Of course, there are a few tricks that the brain can use to speed things up or give you a little more of an advantage.
First, the brain is really good at making very quick predictions when it sees moving objects like baseballs. It can rapidly extrapolate the movement of the ball and predict where it will be ~200ms in the future, saving the batter’s brain a lot of valuable calculation time and allowing for a better prediction of where the ball will end up. In fact, the batter's brain fools itself into actually seeing the ball where it will be 200ms in the future.
Want prove of this predictive ability? Consider the really cool visual illusion called the Flash-Lag Illusion. In this illusion, a stationary object is flashed into view when it is perfectly aligned to the position of a moving object. Even though they are perfectly aligned, the stationary object will appear to “lag” behind the moving object.
Go go neural prediction!
A second computational hack that our brains have for making fast perceptual decisions is an ultra-fast “breaking” system. Called the hyperdirect pathway, this little circuit is part of the basal ganglia and is specialized in halting a movement you’ve already decided to make. Basically it is the network that screams “Stop the presses!” to a movement you’re about ready to make.
The hyperdirect pathway is triggered when signals in your frontal lobe (that realize what you’re about to make an error by swinging) send impulses down to an area of the brain called the subthalamic nucleus. The subthalamic nucleus sits under your thalamus… hence the name.
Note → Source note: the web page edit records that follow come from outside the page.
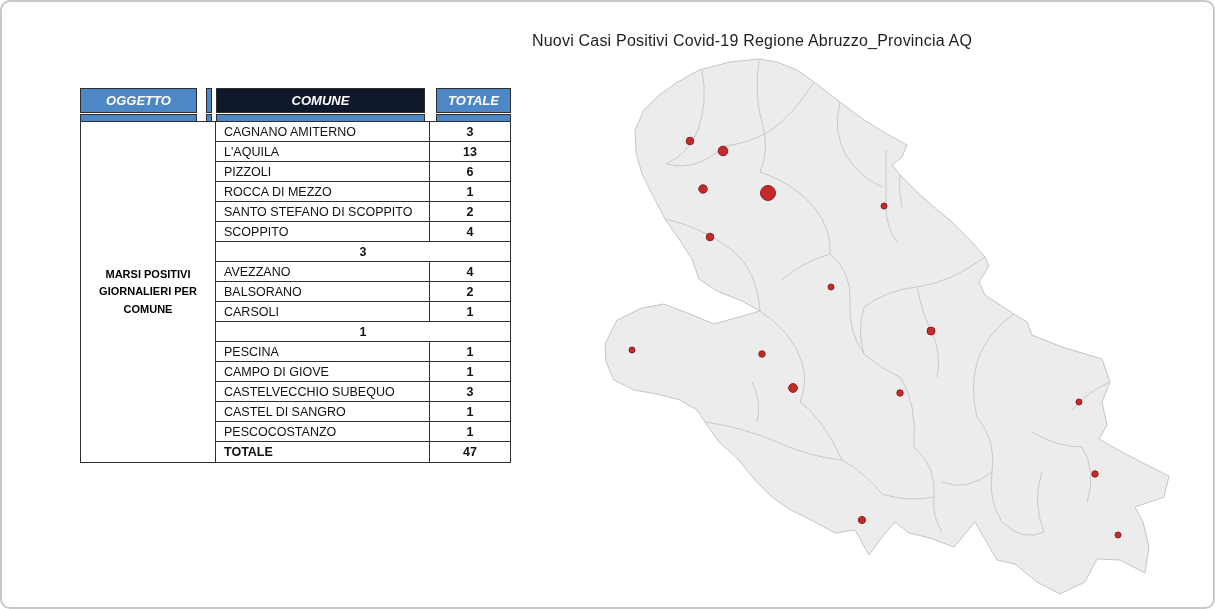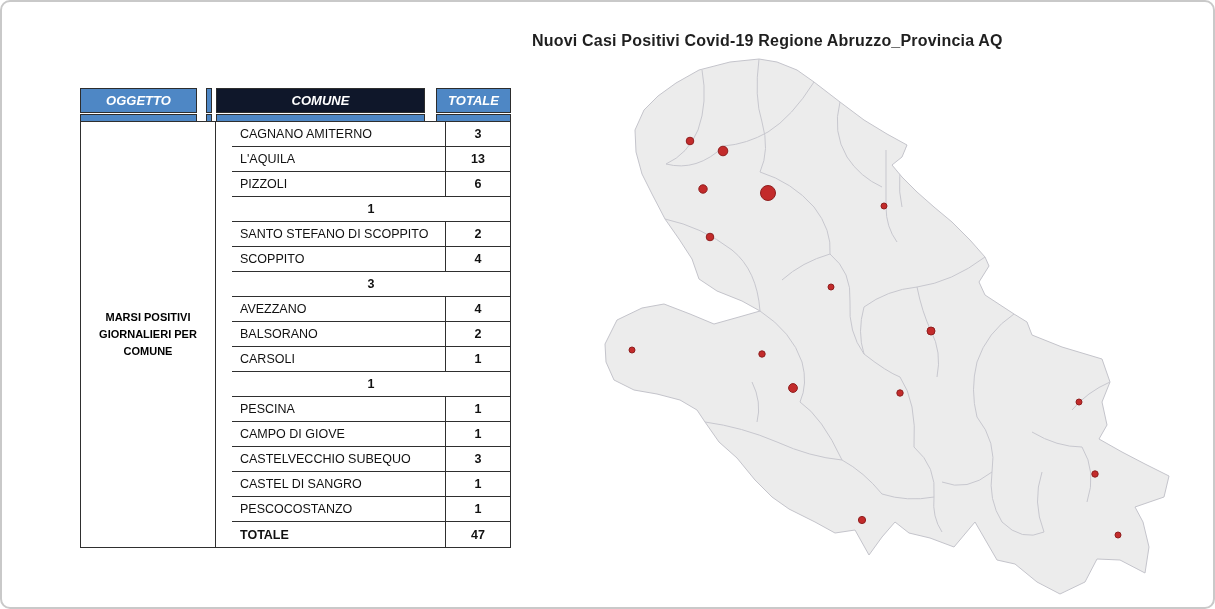--- a/index.html
+++ b/index.html
@@ -6,7 +6,7 @@
   body{width:1215px;height:609px;font-family:"Liberation Sans",sans-serif;position:relative;}
   .frame{position:absolute;inset:0;width:1215px;height:609px;box-sizing:border-box;
          border:2px solid #c9c9c9;border-radius:10px;background:#ffffff;overflow:hidden;}
-  .map-title{position:absolute;left:530px;top:30px;font-size:16px;font-weight:bold;
+  .map-title{position:absolute;left:530px;top:30px;font-size:16px;font-weight:normal;
              color:#1f1f1f;letter-spacing:.2px;white-space:nowrap;}
   
   .tbl{position:absolute;left:78px;top:86px;width:431px;}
This little area indirectly puts the breaks on the calculations that the motor cortex is doing through a complex set of fast inhibitory loops.*
What does this little failsafe give you? Well it allows for you to wait up to the last 200ms to stop a planned action. Which completely changes the game (no pun intended) when it comes to hitting a baseball.
Rather than waiting to process all this complex visual information, breaking down the motion of the ball, it's likely location, etc. and then decide to swing, it is just easier to plan on making that swing before you've even seen the pitch. The batter now has a whole 258ms of time to see the ball and make a decision as to whether or not to cancel the swing. Put another way, he can watch the first 34 feet of the pitch before having to start his swing. Thus, his brain is "primed" to go and the only limited factor is how quickly he can put on the breaks when he needs it.
I bet having 258ms to think never seemed like such a luxury before.
Clash of the titans
According to Wikipedia (what... you thought this was scientific or something), it takes 100-400ms to blink your eye. Which means that in literally the blink of an eye, the batter’s brain has to make a rapid series of accurate calculations to hit the oncoming ball. Seriously even if you blink really fast, you’ve lost half of the usable part of the pitch.
Therein lies why I think baseball should be considered as much a sport about brains as it is about brawn. Sure, the strategy of the game may not be as complex as chess. The predictive thinking may not extend more than a half a second, rather than seconds or minutes as in chess. But in the very brief window of time that is the pitch, the fundamental limit to your hitting abilities is as much the speed of your neurons as it is the strength of your muscles.
Kasparov can stare at his board all that he wants, he still wouldn’t be half of the efficient neural processing machine as Andrew McCutchen is at bat!
* For you neuroscience nerds, the subthalamic nucleus excites the globus pallidus, which inhibits the thalamus from sending excitatory signals to the motor cortex and thus stopping the “gating” of the action of corticospinal projections.
Tim Verstynen, Ph.D., is an assistant professor of psychology at Carnegie Mellon. He is interested in sensorimotor systems, plasticity, and zombie brains.